▸ Source data:
——————

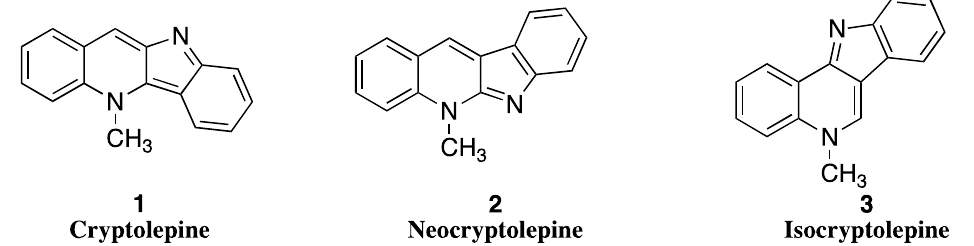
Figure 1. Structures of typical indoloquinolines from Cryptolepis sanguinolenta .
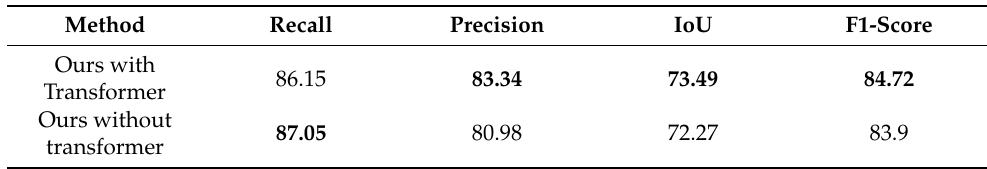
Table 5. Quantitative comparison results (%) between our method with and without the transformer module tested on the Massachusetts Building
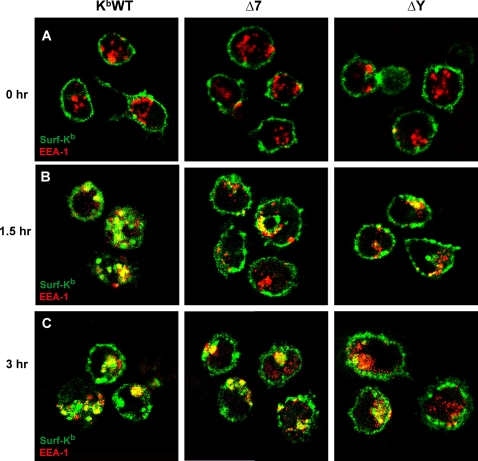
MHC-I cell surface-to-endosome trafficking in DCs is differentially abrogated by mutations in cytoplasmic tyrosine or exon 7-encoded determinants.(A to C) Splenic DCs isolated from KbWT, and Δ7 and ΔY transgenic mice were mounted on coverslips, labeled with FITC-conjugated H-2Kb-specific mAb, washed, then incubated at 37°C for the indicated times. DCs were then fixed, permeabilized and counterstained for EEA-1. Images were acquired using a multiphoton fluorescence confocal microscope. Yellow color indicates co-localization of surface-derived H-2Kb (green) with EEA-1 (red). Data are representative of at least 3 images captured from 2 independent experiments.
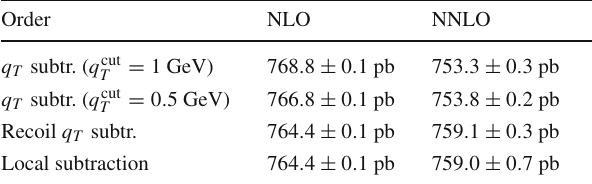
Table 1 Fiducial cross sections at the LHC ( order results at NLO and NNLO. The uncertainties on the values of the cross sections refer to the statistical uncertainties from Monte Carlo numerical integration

——————

▸ Work item: Select and copy every line of the material that holds the string "results".

▸ Answer box:
Table 5. Quantitative comparison results (%) between our method with and without the transformer module tested on the Massachusetts Building
Table 1 Fiducial cross sections at the LHC ( order results at NLO and NNLO. The uncertainties on the values of the cross sections refer to the statistical uncertainties from Monte Carlo numerical integration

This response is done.